Mr Justice Walker finds there are "grounds for real concern about access to justice"
Medical Justice: High Court orders suspension of Home Office policy of deportations without warning
15 March 2019
In a major development late yesterday, Medical Justice announced it had been successful in a High Court challenge against the Government's "Removal Notice Window" policy.
Under the policy, an individual is given between 72 hours and 7 days notice that they can be removed from the UK at some point during the subsequent 3 months without any warning.
Medical Justice said Mr Justice Walker ordered the suspension of the policy after finding there were grounds for real concern about access to justice. The interim injunction was granted along with permission for a full judicial review, which will be heard in June or July.
Medical Justice explained: "A removal window notice can be given where arrangements for the person's removal has not yet been made. The Home Office's rationale is to prompt migrants to raise any human rights claims or other reasons for remaining in the UK. However migrants are expected to do this within the very short notice periods which is almost impossible if they do not have a lawyer. Even if they do make those further submissions within the short notice period, there is no time limit on when the Home Office have to make a decision and almost invariably it is made during the removal window – when the migrant does not know when they will be removed. Decisions which could be challenged in the courts can then be given to migrants shortly before removal and even on the same day, making it impossible for the individual to challenge an unlawful removal."

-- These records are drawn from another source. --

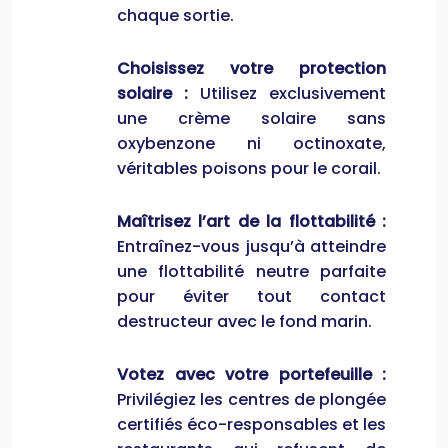
chaque sortie.
Choisissez votre protection
solaire :
Utilisez exclusivement
une crème solaire sans
oxybenzone ni octinoxate,
véritables poisons pour le corail.
Maîtrisez l’art de la flottabilité :
Entraînez-vous jusqu’à atteindre
une flottabilité neutre parfaite
pour éviter tout contact
destructeur avec le fond marin.
Votez avec votre portefeuille :
Privilégiez les centres de plongée
certifiés éco-responsables et les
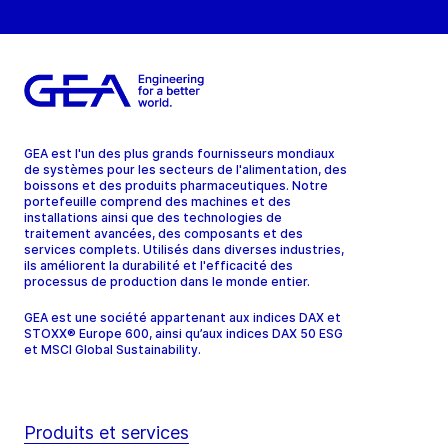
GEA est l'un des plus grands fournisseurs mondiaux
de systèmes pour les secteurs de l'alimentation, des
boissons et des produits pharmaceutiques. Notre
portefeuille comprend des machines et des
installations ainsi que des technologies de
traitement avancées, des composants et des
services complets. Utilisés dans diverses industries,
ils améliorent la durabilité et l'efficacité des
processus de production dans le monde entier.
GEA est une société appartenant aux indices DAX et
STOXX® Europe 600, ainsi qu’aux indices DAX 50 ESG
et MSCI Global Sustainability.
Produits et services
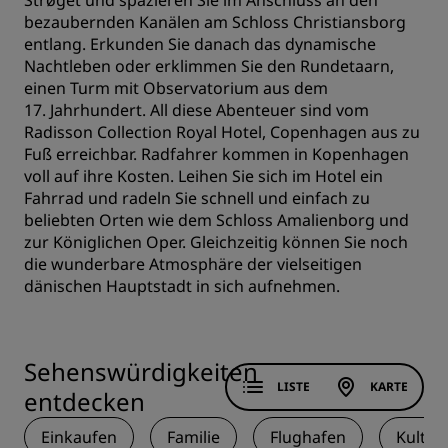
Strøget und spazieren Sie im Anschluss an den
bezaubernden Kanälen am Schloss Christiansborg
entlang. Erkunden Sie danach das dynamische
Nachtleben oder erklimmen Sie den Rundetaarn,
einen Turm mit Observatorium aus dem
17. Jahrhundert. All diese Abenteuer sind vom
Radisson Collection Royal Hotel, Copenhagen aus zu
Fuß erreichbar. Radfahrer kommen in Kopenhagen
voll auf ihre Kosten. Leihen Sie sich im Hotel ein
Fahrrad und radeln Sie schnell und einfach zu
beliebten Orten wie dem Schloss Amalienborg und
zur Königlichen Oper. Gleichzeitig können Sie noch
die wunderbare Atmosphäre der vielseitigen
dänischen Hauptstadt in sich aufnehmen.
Sehenswürdigkeiten
LISTE
KARTE
entdecken
Einkaufen
Familie
Flughafen
Kultur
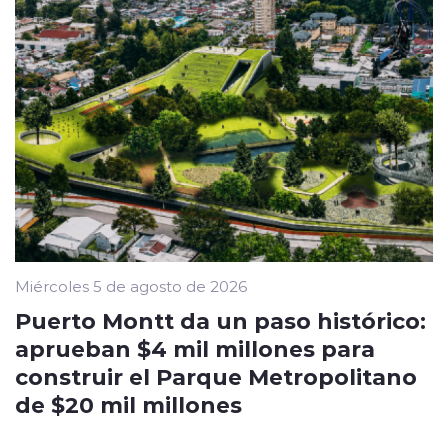
Miércoles 5 de agosto de 2026
Puerto Montt da un paso histórico:
aprueban $4 mil millones para
construir el Parque Metropolitano
de $20 mil millones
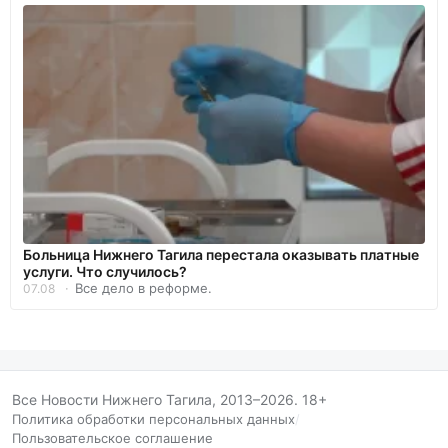
Больница Нижнего Тагила перестала оказывать платные
услуги. Что случилось?
Все дело в реформе.
07.08
Все Новости Нижнего Тагила, 2013–2026. 18+
Политика обработки персональных данных
/
Пользовательское соглашение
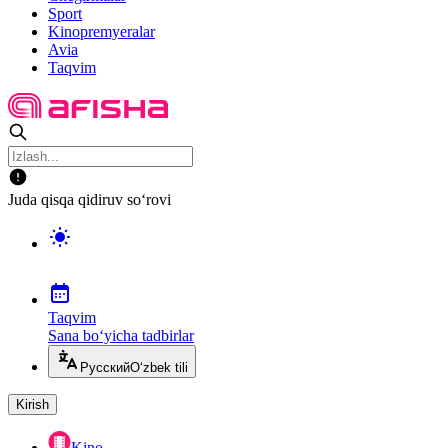
Sport
Kinopremyeralar
Avia
Taqvim
Juda qisqa qidiruv so‘rovi
Taqvim
Sana bo‘yicha tadbirlar
Русский
O‘zbek tili
Kirish
Kino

Charlotte Kilroy QC, who appeared for Medical Justice, was quoted by the Mirror as telling the court: "The notice period is so short that the representations that are supposed to follow from this notice of liability to removal expires before any reasonable person - any person - can realistically both make those representations and receive from the Secretary of State a decision upon them".
Kilroy said the Secretary of State had designed a policy which was "hard-wired to produce a situation where there is no access to justice in relation to the decisions that he makes."
BBC News reported that the decision means the Home Office must immediately cancel 69 removals scheduled for the coming days. The court heard during the hearing that hundreds, if not thousands, of people were probably subject to the policy in any one year, though Medical Justice notes that the Home Office has refused to disclose figures.
Medical Justice said yesterday's ruling had struck a serious blow against the Government's "hostile environment" strategy against migrants.
A Medical Justice spokesperson said: "Denying extremely vulnerable people access to justice on this massive scale is a hidden issue causing serious harm and risking life … Clients we have managed to remain in contact with have described terrible consequences of being removed with no legal advice and access to the courts. Some have been removed to countries they fled persecution from, and have not been heard of again."
Christina Blacklaws, president of the Law Society of England and Wales, said: "The Law Society welcomes the High Court decision to suspend the current immigration policy which unjustifiably allows for people to be ejected from the UK with just hours' notice, creating a grave risk of unlawful removal that may put lives at risk."
A Home Office spokeswoman was quoted by the Mirror as saying: "We are disappointed with the outcome of [yesterday's] hearing. As legal proceedings are ongoing it would be inappropriate to comment further."
In brief guidance to practitioners, the Immigration Law Practitioners' Association (ILPA) said today: "The upshot is this: if any of your clients have been given removal windows or limited notice of removal (21 day removal window) you should immediately inform the SSHD that your clients must now be given proper advance notice of removal directions i.e. with the time and date of removal."